INSTRUÇÕES DA TAREFA
Extraia dos registros todas as linhas em que aparece a palavra "catalogue".

----- ENTRADA DA TAREFA

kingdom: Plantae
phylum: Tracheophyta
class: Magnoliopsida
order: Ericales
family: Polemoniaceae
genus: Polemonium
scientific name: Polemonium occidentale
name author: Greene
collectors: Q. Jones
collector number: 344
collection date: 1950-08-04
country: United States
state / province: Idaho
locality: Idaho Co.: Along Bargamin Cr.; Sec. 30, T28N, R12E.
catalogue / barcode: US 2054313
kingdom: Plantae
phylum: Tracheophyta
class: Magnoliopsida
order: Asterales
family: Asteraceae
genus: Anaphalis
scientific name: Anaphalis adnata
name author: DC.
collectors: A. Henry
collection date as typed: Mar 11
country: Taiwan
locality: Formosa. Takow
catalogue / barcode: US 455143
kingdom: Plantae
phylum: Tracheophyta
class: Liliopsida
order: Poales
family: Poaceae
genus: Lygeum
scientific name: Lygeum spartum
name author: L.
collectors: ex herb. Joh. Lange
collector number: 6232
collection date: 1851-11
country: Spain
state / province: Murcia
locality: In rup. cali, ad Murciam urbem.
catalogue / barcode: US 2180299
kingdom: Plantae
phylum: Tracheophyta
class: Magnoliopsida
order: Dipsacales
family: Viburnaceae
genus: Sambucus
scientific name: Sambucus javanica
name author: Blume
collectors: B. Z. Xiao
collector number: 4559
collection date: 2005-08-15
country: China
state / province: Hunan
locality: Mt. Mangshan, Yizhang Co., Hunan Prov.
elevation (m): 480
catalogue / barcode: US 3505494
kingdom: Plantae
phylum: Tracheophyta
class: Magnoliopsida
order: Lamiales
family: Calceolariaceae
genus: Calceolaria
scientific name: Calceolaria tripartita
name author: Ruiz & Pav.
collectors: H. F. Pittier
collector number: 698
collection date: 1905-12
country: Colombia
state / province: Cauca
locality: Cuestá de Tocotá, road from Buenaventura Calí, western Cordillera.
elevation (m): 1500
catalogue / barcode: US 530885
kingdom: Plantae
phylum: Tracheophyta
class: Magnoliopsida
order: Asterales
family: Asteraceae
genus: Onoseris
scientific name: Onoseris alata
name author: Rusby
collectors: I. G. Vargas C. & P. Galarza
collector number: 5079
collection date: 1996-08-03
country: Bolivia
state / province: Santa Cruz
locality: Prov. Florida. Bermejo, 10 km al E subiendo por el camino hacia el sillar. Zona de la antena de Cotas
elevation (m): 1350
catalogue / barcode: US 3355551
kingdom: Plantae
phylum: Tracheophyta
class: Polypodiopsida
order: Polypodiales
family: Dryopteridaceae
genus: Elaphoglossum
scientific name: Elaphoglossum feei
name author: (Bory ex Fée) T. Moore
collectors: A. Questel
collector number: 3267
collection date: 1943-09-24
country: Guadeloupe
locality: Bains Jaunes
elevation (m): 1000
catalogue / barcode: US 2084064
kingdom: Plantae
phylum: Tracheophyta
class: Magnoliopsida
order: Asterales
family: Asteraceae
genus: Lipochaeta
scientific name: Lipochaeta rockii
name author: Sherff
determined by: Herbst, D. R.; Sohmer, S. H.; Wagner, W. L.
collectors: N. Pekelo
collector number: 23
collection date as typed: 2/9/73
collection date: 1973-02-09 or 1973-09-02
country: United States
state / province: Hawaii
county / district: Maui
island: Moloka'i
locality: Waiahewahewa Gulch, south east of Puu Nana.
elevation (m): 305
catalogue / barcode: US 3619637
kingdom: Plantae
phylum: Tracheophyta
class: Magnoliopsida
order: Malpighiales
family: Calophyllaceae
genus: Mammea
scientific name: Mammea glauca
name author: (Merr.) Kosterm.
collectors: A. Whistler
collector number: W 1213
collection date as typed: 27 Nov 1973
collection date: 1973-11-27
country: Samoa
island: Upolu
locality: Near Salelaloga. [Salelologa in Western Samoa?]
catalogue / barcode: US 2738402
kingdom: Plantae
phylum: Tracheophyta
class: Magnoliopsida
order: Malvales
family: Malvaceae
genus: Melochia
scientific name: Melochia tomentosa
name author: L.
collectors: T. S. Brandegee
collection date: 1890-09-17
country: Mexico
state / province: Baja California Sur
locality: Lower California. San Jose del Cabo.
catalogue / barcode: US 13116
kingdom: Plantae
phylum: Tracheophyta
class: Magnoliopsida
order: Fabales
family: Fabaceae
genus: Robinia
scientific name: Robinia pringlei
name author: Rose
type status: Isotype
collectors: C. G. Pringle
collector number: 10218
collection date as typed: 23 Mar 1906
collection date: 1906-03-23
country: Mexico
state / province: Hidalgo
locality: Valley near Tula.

----------

RESULTADO
catalogue / barcode: US 2054313
catalogue / barcode: US 455143
catalogue / barcode: US 2180299
catalogue / barcode: US 3505494
catalogue / barcode: US 530885
catalogue / barcode: US 3355551
catalogue / barcode: US 2084064
catalogue / barcode: US 3619637
catalogue / barcode: US 2738402
catalogue / barcode: US 13116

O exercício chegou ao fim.